Meet the Commander — the anchor that moves
Every benchmark needs a yardstick. Ours is the Commander — a calibrated classical AI that plays Pixel Wars at a fixed, known strength. Think of it as the Stockfish of the game: not a frontier model, but a consistent opponent every other player and model is measured against.
Why a classical AI, not an LLM
A benchmark anchor has to be stable and reproducible. The Commander is hand-built rules + search: it reads the board, scores positions with a tuned evaluation, weighs the threats it would face next turn, and commits to the line that comes out ahead. Given the same position it makes the same decision — so a score against it means the same thing today, next week, and next year.

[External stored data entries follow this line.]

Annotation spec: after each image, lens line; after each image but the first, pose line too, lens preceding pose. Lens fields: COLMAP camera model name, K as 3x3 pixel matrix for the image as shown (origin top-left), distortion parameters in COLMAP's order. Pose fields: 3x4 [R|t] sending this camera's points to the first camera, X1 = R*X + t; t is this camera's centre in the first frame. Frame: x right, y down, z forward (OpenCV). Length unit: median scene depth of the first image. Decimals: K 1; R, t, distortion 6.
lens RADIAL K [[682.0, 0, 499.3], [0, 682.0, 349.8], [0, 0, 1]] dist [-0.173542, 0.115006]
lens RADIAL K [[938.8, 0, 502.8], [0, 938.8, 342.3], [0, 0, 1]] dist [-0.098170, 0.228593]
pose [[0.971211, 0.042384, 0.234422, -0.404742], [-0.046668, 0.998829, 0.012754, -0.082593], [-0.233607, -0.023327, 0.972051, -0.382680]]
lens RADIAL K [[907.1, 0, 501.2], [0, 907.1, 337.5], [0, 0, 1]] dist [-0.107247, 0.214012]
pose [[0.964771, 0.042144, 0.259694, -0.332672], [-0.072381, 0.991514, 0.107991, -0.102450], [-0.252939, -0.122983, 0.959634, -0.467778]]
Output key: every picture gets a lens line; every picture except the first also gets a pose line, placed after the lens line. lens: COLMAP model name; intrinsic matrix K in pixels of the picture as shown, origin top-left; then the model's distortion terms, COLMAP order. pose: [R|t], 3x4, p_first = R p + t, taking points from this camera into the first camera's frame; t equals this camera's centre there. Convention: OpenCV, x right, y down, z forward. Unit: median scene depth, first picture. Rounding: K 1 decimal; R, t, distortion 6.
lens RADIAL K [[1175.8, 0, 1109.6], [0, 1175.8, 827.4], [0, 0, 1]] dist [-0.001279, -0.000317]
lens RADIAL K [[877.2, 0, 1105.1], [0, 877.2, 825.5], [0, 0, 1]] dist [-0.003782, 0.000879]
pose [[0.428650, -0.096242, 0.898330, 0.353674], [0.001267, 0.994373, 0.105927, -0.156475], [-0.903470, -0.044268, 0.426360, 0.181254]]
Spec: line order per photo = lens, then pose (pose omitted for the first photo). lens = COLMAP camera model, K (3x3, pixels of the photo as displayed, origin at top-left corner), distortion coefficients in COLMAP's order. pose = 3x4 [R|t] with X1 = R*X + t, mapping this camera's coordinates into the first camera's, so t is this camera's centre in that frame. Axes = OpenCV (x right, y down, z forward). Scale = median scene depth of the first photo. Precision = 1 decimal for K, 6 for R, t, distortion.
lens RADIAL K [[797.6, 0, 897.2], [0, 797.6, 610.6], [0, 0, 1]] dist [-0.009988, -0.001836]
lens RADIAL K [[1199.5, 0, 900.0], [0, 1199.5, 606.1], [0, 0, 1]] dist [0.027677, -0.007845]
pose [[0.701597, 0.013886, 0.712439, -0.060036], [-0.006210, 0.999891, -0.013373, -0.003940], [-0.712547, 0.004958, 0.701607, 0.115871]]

It also plays on the same fair footing as everyone else. On the benchmark the Commander is the full-strength anchor; the model under test plays with fog of war, an economy to manage, terrain, and luck-free combat. The deterministic core records every game as a seed plus an action log, so any result can be re-run and verified — no trust-me numbers.
The anchor that gets harder
Here's the part that makes the benchmark durable: when a model genuinely beats the Commander, that's not the end of the story — it's the input to the next one. We mine the games it lost, find the lines it missed, and harden the Commander: re-tune its evaluation, add the counter it didn't see, deepen its search. Then we re-run the ladder checks to make sure it's still consistent, and ship a new revision.
A static test gets easier as models improve. The Commander gets harder. Beating it doesn't break the benchmark — it raises the bar.
That's why the benchmark is versioned by Commander revision, and why "did a model beat the Commander?" stays a meaningful question over time instead of saturating to "yes, everyone."
Where the Commander stands today: the current public benchmark numbers were measured against revision ultimate-2026.06 — an early, deliberately soft anchor. Commander v3 is in calibration now and strengthens the economy game it was weakest at, so treat any pre-v3 result, including the two models that have edged it, as provisional: the bar is about to rise. Old numbers aren't deleted — they stay tagged by the Commander revision they ran against, which is the whole point of versioning the anchor.